John Hagen added the comment:

@Ethan, I hadn't tried to use the aenum AutoNumberEnum that way, but I agree 
with Barry that I like it.  To me that is the ideal case we should shoot for as 
I think it's the best* long term and deviate only if practical concerns prevent 
it.

So I am +1 for empty member assignment and if that is rejected, +1 for = () 
assignment as at least it is a big step forward.  I feel both solutions already 
have some "magic", so would lean toward the one that leads to the least amount 
of boilerplate.

As for the empty assignment, I have played around with something similar before 
and will throw out one con for it: static analyzers get really confused.  
PyCharm, for example, thinks this is has unresolved references in it:

class Color(AutoNumberEnum):
    red
    green
    blue

But the counter point is that if this is in the stdlib, static analyzer authors 
are much more likely to add a special case for it than if in a "non-official" 
third party package (PyCharm example: 
https://youtrack.jetbrains.com/issue/PY-19150).
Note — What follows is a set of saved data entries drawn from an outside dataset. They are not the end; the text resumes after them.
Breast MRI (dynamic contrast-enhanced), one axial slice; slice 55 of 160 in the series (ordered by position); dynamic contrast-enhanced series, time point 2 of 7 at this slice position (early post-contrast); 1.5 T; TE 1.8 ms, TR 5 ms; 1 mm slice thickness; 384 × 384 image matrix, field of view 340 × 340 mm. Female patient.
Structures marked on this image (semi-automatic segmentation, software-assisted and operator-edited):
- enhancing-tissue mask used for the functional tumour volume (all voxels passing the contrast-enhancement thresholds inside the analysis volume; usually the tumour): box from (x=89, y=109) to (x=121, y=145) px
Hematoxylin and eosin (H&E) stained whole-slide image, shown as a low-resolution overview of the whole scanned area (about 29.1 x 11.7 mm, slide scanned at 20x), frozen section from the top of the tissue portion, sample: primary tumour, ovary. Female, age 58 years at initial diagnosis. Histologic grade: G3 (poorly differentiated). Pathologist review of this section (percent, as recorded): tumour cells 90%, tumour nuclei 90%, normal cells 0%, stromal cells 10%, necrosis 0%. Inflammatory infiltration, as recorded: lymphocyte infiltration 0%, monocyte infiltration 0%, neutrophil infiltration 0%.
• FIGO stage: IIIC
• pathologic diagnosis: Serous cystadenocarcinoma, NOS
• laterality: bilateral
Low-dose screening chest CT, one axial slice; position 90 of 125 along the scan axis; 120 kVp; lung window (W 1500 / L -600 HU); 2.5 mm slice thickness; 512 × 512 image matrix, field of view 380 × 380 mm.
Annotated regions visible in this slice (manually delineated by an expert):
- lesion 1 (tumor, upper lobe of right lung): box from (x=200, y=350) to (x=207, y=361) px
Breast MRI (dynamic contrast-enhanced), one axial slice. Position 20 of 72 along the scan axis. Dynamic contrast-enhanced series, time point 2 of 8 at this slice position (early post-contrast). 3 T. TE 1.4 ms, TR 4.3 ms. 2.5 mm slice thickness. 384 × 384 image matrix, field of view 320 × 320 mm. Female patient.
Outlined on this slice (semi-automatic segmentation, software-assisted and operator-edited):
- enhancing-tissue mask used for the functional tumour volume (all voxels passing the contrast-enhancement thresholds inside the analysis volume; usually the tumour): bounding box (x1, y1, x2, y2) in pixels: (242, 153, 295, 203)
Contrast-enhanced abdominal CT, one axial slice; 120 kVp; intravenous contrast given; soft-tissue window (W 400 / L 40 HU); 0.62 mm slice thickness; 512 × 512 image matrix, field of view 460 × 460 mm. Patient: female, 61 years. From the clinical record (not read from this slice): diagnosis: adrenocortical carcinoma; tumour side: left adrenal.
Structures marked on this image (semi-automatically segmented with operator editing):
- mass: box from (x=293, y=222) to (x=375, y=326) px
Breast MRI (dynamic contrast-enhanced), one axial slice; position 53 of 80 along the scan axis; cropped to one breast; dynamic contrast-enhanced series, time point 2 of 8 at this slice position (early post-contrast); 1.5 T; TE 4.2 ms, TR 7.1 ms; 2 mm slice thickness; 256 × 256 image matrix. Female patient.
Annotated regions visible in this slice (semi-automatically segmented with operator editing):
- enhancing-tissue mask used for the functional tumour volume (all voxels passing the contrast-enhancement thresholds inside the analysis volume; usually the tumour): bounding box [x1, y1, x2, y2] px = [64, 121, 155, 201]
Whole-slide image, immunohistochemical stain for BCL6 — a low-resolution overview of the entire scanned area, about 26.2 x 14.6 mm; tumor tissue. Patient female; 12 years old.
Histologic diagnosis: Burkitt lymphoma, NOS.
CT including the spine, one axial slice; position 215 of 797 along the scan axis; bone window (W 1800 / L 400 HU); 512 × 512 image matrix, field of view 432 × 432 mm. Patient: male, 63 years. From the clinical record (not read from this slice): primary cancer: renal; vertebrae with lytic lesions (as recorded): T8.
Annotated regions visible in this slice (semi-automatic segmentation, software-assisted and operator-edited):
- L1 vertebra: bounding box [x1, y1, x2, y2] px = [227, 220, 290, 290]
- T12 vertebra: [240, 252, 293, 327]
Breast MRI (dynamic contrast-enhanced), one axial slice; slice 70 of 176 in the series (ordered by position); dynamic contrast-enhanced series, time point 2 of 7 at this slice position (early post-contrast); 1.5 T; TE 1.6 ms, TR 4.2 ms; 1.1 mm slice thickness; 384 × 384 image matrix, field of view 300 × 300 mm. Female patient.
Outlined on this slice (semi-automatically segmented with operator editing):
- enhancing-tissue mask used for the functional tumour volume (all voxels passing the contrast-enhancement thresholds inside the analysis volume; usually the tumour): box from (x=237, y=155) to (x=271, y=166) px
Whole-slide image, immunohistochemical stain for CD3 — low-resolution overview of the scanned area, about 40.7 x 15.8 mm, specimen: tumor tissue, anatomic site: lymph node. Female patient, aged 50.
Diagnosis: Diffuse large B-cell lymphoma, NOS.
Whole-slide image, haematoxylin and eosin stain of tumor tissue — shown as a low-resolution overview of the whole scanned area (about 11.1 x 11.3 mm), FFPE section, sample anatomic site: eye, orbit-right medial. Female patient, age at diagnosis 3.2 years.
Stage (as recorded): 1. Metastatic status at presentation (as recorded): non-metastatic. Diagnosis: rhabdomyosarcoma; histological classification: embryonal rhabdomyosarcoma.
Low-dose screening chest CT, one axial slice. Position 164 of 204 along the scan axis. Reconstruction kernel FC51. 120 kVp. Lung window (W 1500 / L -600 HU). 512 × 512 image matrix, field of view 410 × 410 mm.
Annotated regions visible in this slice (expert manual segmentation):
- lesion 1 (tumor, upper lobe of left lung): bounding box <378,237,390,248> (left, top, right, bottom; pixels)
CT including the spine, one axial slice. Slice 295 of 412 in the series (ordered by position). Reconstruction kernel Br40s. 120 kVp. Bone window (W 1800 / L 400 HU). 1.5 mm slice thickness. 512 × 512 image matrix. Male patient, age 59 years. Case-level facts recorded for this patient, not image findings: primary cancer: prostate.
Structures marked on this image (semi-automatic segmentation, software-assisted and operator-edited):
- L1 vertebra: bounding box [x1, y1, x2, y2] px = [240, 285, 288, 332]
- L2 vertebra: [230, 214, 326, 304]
Another piece of evidence to support inclusion is that Python already provides 
specialized Enum subclasses (like IntEnum).  I've written a lot of Python code 
that uses Enums and haven't personally needed IntEnum yet, but would have used 
an AutoEnum many, many times.

* I am assuming here that a true "enum" keyword is out of the question at this 
point for Python, which would probably be even better.